Weekends are all about recreation that involves mostly heading out with your crew, getting a drink and entertaining yourselves with some good music. But more often than not, it’s the people-watching that really tips the scale in favour of going out versus staying in. Here are a few examples of men you’d find at a bar.
This guy has recently been dumped and all he can talk about is how bad his ex-girlfriend was and how heart-broken he is.
He’s the kind that shows-off at every opportunity he gets. His car, the expensive alcohol, or the brands he wears.
Me: What time is it?
Him: It’s Rolex.
He’s the one who doesn’t say much. You’ll have to do all the talking. You’re lucky there’s music, else, there would be crickets croaking in the background.
He was drunk before he got to the bar. You can’t possible talk to a guy who is slurring and has alcohol breath, can you?
His cleavage is bigger than yours. Damn right, it’s bigger than yours. He’s got the oily hairless chest you could fry an egg on.
He’s the one with the sleazy innuendos and obnoxious pick-up lines. Steer clear of this one. He’s got just one agenda.
He’ll just randomly break out in to a dance and might even hit you in the nose if you’re not careful.

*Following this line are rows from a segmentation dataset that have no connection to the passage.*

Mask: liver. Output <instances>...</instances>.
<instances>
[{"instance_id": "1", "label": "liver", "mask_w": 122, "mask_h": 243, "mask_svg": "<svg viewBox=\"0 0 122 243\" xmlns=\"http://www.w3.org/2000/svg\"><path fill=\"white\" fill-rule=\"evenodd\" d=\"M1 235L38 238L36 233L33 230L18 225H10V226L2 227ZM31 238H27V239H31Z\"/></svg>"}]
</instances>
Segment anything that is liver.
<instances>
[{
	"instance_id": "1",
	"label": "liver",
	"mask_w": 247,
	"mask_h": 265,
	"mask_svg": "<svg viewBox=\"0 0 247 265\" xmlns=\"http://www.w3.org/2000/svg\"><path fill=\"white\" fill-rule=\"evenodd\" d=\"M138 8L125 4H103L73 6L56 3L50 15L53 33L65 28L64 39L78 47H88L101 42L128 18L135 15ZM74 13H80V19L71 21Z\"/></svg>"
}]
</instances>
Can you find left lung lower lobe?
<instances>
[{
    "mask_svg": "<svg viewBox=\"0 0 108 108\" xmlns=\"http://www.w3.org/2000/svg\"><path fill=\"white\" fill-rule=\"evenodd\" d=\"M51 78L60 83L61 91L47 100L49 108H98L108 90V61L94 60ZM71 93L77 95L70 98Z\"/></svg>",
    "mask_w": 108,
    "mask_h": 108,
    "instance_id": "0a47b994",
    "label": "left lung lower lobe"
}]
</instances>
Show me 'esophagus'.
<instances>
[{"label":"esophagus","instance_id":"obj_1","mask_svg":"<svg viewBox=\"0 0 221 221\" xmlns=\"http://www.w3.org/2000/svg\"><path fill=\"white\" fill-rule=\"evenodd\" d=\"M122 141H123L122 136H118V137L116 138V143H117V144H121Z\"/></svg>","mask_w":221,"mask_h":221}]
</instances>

He’s the one who doesn’t drink, smoke, dance or live. We wonder what he’s doing at a bar, really. But he’s here. And he’ll make you feel really bad about that gin and tonic you’ve been sipping on. ‘Mamma would never approve‘, is something he’d say.
There’s always that one guy who sports sunglasses in the middle of the night on the dance floor. The country wants to know: WHY?!
The one who claims to know everything. From the weather, to what tomorrow’s newspaper headline would be. He’s mostly the talker and barely wants to know your views and probably doesn’t even know what you sound like.